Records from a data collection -
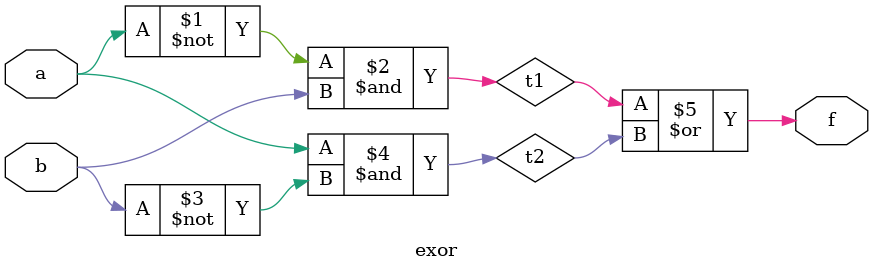
<source format=v>
module exor(f,a,b);
  input a,b;
  output f;
  wire t1,t2;
  and G1 (t1,~a,b);
  and G2 (t2,a,~b);
  or G3 (f,t1,t2);
endmodule

</source>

TASK -
Return every entry above exactly as written, minus the pictures.

ANSWER SPACE -
<source format=v>
module exor(f,a,b);
  input a,b;
  output f;
  wire t1,t2;
  and G1 (t1,~a,b);
  and G2 (t2,a,~b);
  or G3 (f,t1,t2);
endmodule

</source>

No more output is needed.